Aries Industries has a new CEO in Nick Kroll. With 130 employees to oversee, Kroll is looking forward to improving what the company already has both on the customer service side, as well as the product line side. Aries has four locations spread throughout North America, with their headquarters in Waukesha, Wisconsin, a suburb of Milwaukee. There is a large R&D facility in Fresno, California, a facility in Missasagua, Canada and a West Palm Beach, Florida Service Center.

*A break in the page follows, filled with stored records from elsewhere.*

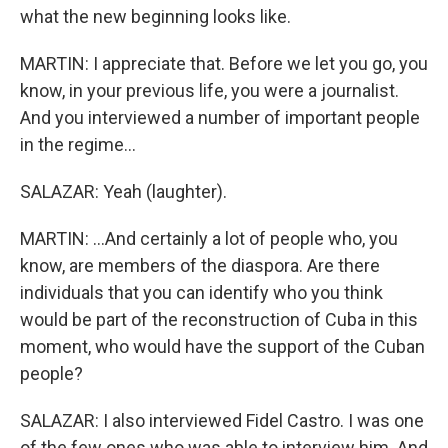
what the new beginning looks like.
MARTIN: I appreciate that. Before we let you go, you
know, in your previous life, you were a journalist.
And you interviewed a number of important people
in the regime...
SALAZAR: Yeah (laughter).
MARTIN: ...And certainly a lot of people who, you
know, are members of the diaspora. Are there
individuals that you can identify who you think
would be part of the reconstruction of Cuba in this
moment, who would have the support of the Cuban
people?
SALAZAR: I also interviewed Fidel Castro. I was one
of the few ones who was able to interview him. And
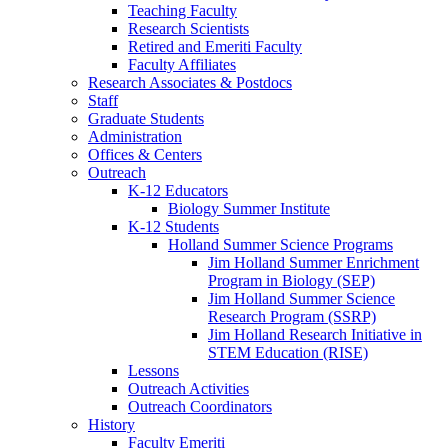
Teaching Faculty
Research Scientists
Retired and Emeriti Faculty
Faculty Affiliates
Research Associates
&
Postdocs
Staff
Graduate Students
Administration
Offices
&
Centers
Outreach
K-12 Educators
Biology Summer Institute
K-12 Students
Holland Summer Science Programs
Jim Holland Summer Enrichment
Program in Biology (SEP)
Jim Holland Summer Science
Research Program (SSRP)
Jim Holland Research Initiative in
STEM Education (RISE)
Lessons
Outreach Activities
Outreach Coordinators
History
Faculty Emeriti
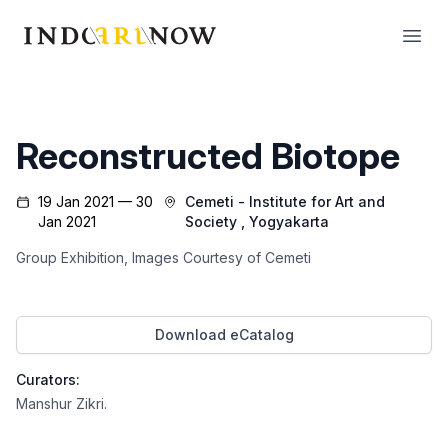
IndoArtNow
Open
Reconstructed Biotope
19 Jan 2021 — 30
Cemeti - Institute for Art and
Jan 2021
Society
, Yogyakarta
Group Exhibition, Images Courtesy of Cemeti
Download eCatalog
Curators:
Manshur Zikri
.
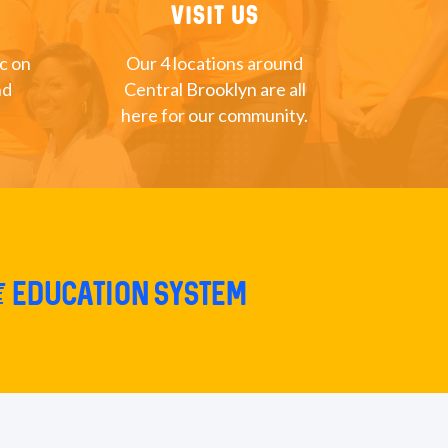
Visit Us
nc on
Our 4 locations around
nd
Central Brooklyn are all
here for our community.
e education system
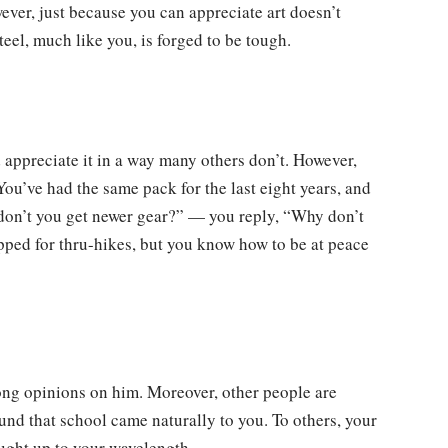
wever, just because you can appreciate art doesn’t
eel, much like you, is forged to be tough.
 appreciate it in a way many others don’t. However,
You’ve had the same pack for the last eight years, and
 don’t you get newer gear?” — you reply, “Why don’t
pped for thru-hikes, but you know how to be at peace
ng opinions on him. Moreover, other people are
und that school came naturally to you. To others, your
aught up to your wavelength.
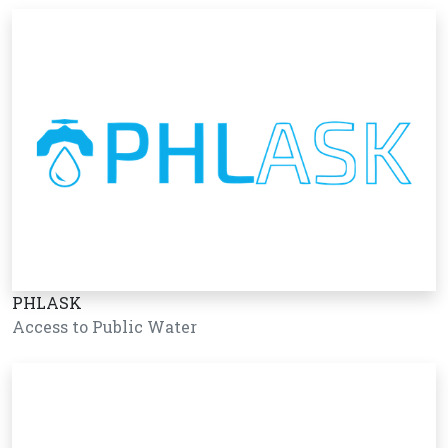
PHLASK
Access to Public Water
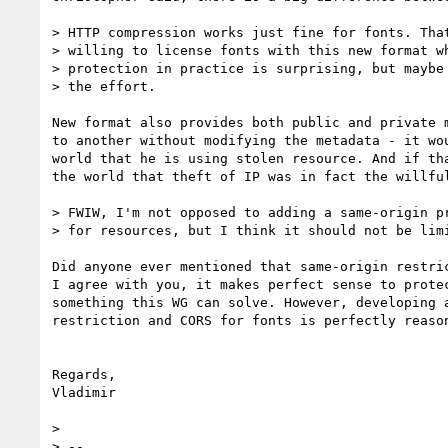
> HTTP compression works just fine for fonts. That
> willing to license fonts with this new format wh
> protection in practice is surprising, but maybe 
> the effort.

New format also provides both public and private 
to another without modifying the metadata - it wo
world that he is using stolen resource. And if th
the world that theft of IP was in fact the willful
> FWIW, I'm not opposed to adding a same-origin pr
> for resources, but I think it should not be limi
Did anyone ever mentioned that same-origin restric
I agree with you, it makes perfect sense to prote
something this WG can solve. However, developing 
restriction and CORS for fonts is perfectly reason
Regards,

Vladimir

> 

> --
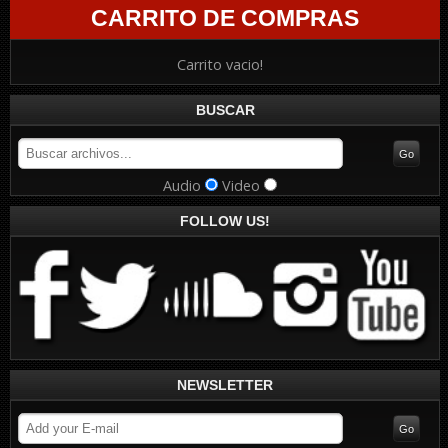
CARRITO DE COMPRAS
Carrito vacio!
BUSCAR
Audio
Video
FOLLOW US!
NEWSLETTER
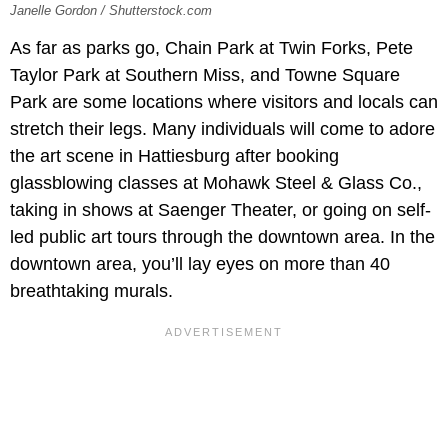
Janelle Gordon / Shutterstock.com
As far as parks go, Chain Park at Twin Forks, Pete
Taylor Park at Southern Miss, and Towne Square
Park are some locations where visitors and locals can
stretch their legs. Many individuals will come to adore
the art scene in Hattiesburg after booking
glassblowing classes at Mohawk Steel & Glass Co.,
taking in shows at Saenger Theater, or going on self-
led public art tours through the downtown area. In the
downtown area, you’ll lay eyes on more than 40
breathtaking murals.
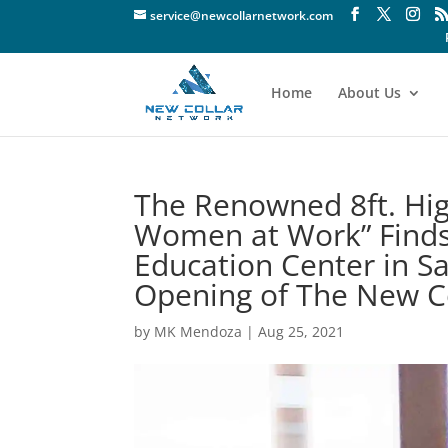
service@newcollarnetwork.com
Home
About Us
The Renowned 8ft. Hig
Women at Work” Finds
Education Center in S
Opening of The New Co
by
MK Mendoza
|
Aug 25, 2021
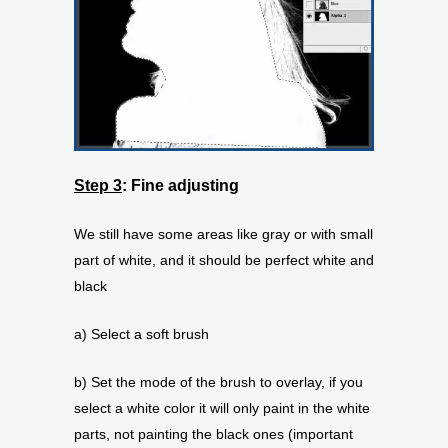
Step 3
:
Fine adjusting
We still have some areas like gray or with small
part of white, and it should be perfect white and
black
a) Select a soft brush
b) Set the mode of the brush to overlay, if you
select a white color it will only paint in the white
parts, not painting the black ones (important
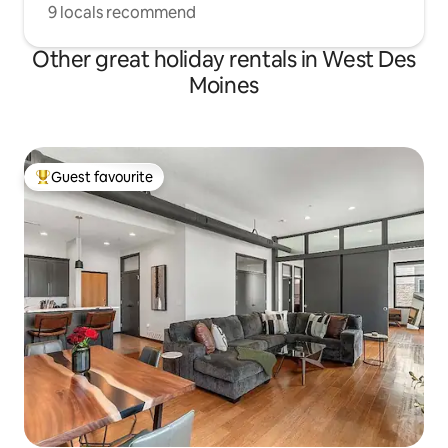
9 locals recommend
Other great holiday rentals in West Des
Moines
Guest favourite
Top guest favourite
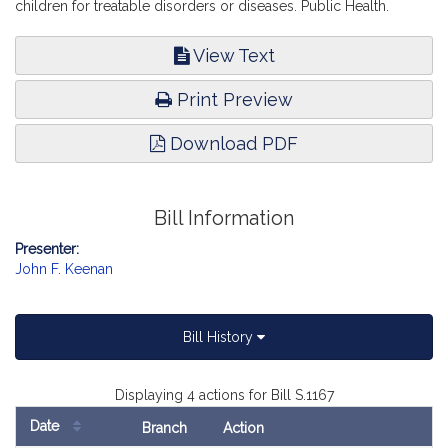
children for treatable disorders or diseases. Public Health.
View Text
Print Preview
Download PDF
Bill Information
Presenter:
John F. Keenan
Bill History
Displaying 4 actions for Bill S.1167
Date
Branch
Action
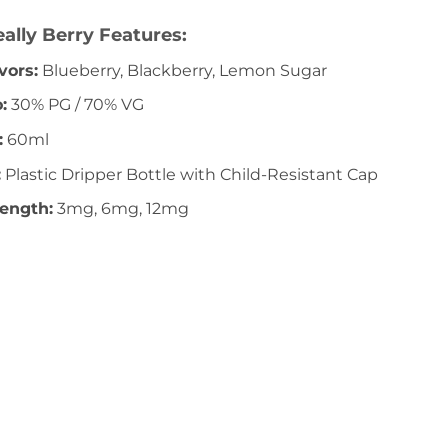
ally Berry Features:
vors:
Blueberry, Blackberry, Lemon Sugar
:
30% PG / 70% VG
:
60ml
:
Plastic Dripper Bottle with Child-Resistant Cap
rength:
3mg, 6mg, 12mg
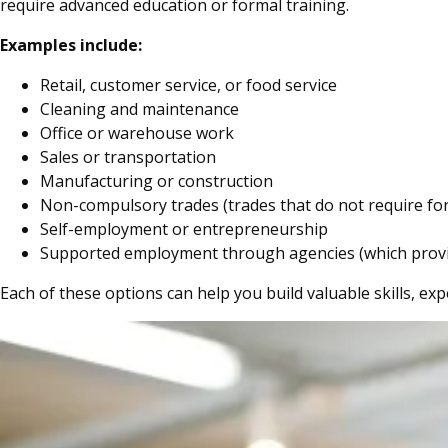
require advanced education or formal training.
Examples include:
Retail, customer service, or food service
Cleaning and maintenance
Office or warehouse work
Sales or transportation
Manufacturing or construction
Non-compulsory trades (trades that do not require for
Self-employment or entrepreneurship
Supported employment through agencies (which provide 
Each of these options can help you build valuable skills, exp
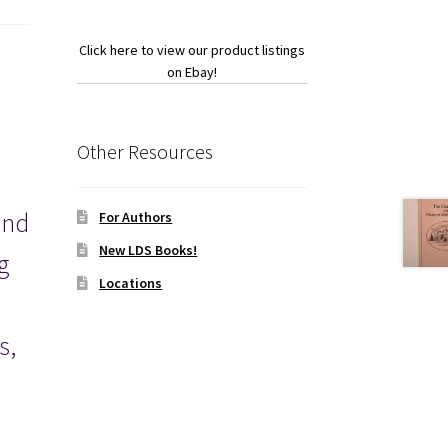
Click here to view our product listings
on Ebay!
Other Resources
and
For Authors
New LDS Books!
g
Locations
.
s,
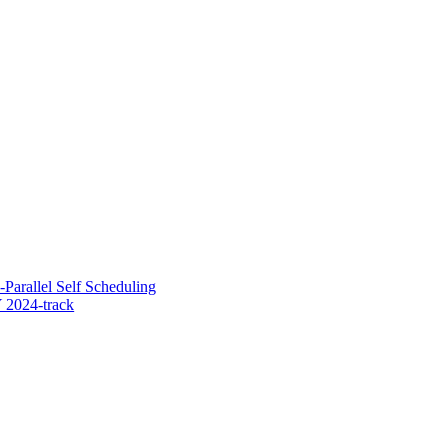
-Parallel Self Scheduling
 2024-track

Also held in Palm Beach, is an annual three day training event, hosted by Aries. The event is held in January, during the time of year when it’s easier for operators to attend due to the harsh winter and many of them shut down during that time. The training focuses on topics like the chemical grouting process, a process Schantz says, “is very difficult to teach yourself.”
Grouting is another big facet of Aries Industries. The grouting trucks, outfitted with control rooms, send a packer to find a leak in a mainline, and once the leak is found, the packer seals the water leak by injecting chemicals into the surrounding soil and shoots grout into the leak. Companies can go into a pipe with the goal of televising and identifying areas that need repair.
Once identified, operators will determine whether they need to re-line the pipe or chemically re-grout the sewer joint, which is also tested for air tightness. Grout prevents groundwater from leaking into the sewer main, and it also decreases build up of soil fines, which can occur when groundwater mixes with sewage and overloads wastewater treatment plants. Soil fines not only take up space, but can destabilize pipes, “They look wiggly,” Schantz says, for lack of a better term, “Many sewer lines that were installed in the 50s and 60s have seen no maintenance.”
“It’s a whole different world down there,” Schantz says, and Aries is there to check it out.